Despite the publicity about the opportunities which exist in the Soviet oil and gas industry, few solid joint ventures are in place. ÖMV, however, is more advanced than most in cementing a deal. ÖMV has signed a memorandum of understanding with the Soviet region of Yakutia in northeast Siberia to develop a small field which would provide the feedstock for a one million to two million ton refinery at Lensk. The feasibility study for the refinery is already underway, and the possibility of gas exploration is being considered.
ÖMV’s strategy of diversification and internationalization will continue into the 1990s, as the company strives to overcome its poor domestic resource base. The push into Europe will continue, particularly as Austria presses its application for EC membership and attempts to break into the markets of Central and Eastern Europe.
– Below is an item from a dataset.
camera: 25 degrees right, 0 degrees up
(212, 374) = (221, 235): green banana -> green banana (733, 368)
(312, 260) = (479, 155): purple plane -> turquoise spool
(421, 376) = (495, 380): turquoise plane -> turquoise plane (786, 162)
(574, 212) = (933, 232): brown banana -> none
Adria-Wien Pipeline GmbH; Erdöl-Lagergesellschaft mbH (51%); ÖMV (Angola) Exploration GmbH; ÖMV (Danemark) Exploration GmbH; ÖMV (Gabon) GmbH; ÖMV (Indonesien) Exploration GmbH; ÖMV Handels-Aktiengesellschaft (96.07%); OMV (Jordanien) Exploration GmbH; OMV (Malaysia) Exploration GmbH; OMV Mineralol-Vertriebsgesellschaft mbH; OMV (Pakistan) Exploration GmbH; ÖMV PEX 01 and Gas Exploration GmbH; PROTERRA Gesellschaft für Umwelttechnik; OMV Suez Erdöl-Aufsuchungsgesellschaft mbH; Petrochemie Danubia GmbH; Stroh & Co GmbH; Trans-Austria-Gasleitung GmbH (51%); DMP Mineralol Petrochemie GmbH (Germany); OMV Exploration and Production Ltd.; OMV (UK) Ltd.; OMV of Libya Ltd., Douglas; OMV (Norge) A/S (Norway); OMV (Canada) Ltd.; POB Polyolefine Burghausen GmbH (Germany).